* [SET OF TASKS]:
a) In the Fibonacci code below, rewrite the comment block beginning "Copyright (C) 2006 Jaap Spies" as a short list that keeps its main facts.
b) Carry the Fibonacci code below on from its final line.

* [SELECTED PASSAGE]:
- - - - -

##########################################################################
#  Copyright (C) 2006 Jaap Spies, jaapspies@gmail.com
#  Copyright (C) 2006 William Stein, wstein@gmail.com
#
#  Distributed under the terms of the GNU General Public License (GPL):
#
#                  http://www.gnu.org/licenses/
##########################################################################


def fib():
    """
        generates an "infinity" of Fibonacci numbers,
        starting with 0
    """
    x, y = 0, 1
    yield x
    while 1:
        x, y = y, x+y
        yield x
 
f = fib()
a = [f.next() for i in range(1002)]
 
def A000045(n):
    r"""
        returns Fibonacci number with index $n \le 1001$, offset 0,4

        S. Plouffe, Project Gutenberg, The First 1001 Fibonacci Numbers
        http://ibiblio.org/pub/docs/books/gutenberg/etext01/fbncc10.txt
 
        We have one more. Our first Fibonacci number is 0.

    INPUT:
        n -- non negative integer

    OUTPUT:
        integer -- function value

    EXAMPLES:
        sage: A000045(4)

- - - - -

* [PROVIDED DATA]:
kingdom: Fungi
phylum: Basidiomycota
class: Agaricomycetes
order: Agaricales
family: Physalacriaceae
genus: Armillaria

- - - - -

* [ANSWERS TO EACH TASK]:
a)
- Copyright 2006: Jaap Spies (jaapspies@gmail.com) and William Stein (wstein@gmail.com)
- License: GNU General Public License (GPL), http://www.gnu.org/licenses/

b)
        3

        sage: A000045(10)
        55

        sage: A000045(51)
        20365011074

        sage: A000045(-1)
         

        AUTHOR:
            - Jaap Spies (2007-01-05)
    """
    if n >= 0 and n <= 1001:
        return a[n]


def A000045_list(N):
    r"""
        returns a list of the first $N$ Fibonacci numbers

    INPUT:
        N -- non negative integer

    OUTPUT:
        list -- Fibonacci numbers 

    EXAMPLES:
        sage: A000045_list(9)
        [0, 1, 1, 2, 3, 5, 8, 13, 21]

        sage: A000045_list(0)
        []

        sage: A000045_list(1)
        [0]

        AUTHOR:
            - Jaap Spies (2007-01-05)


    """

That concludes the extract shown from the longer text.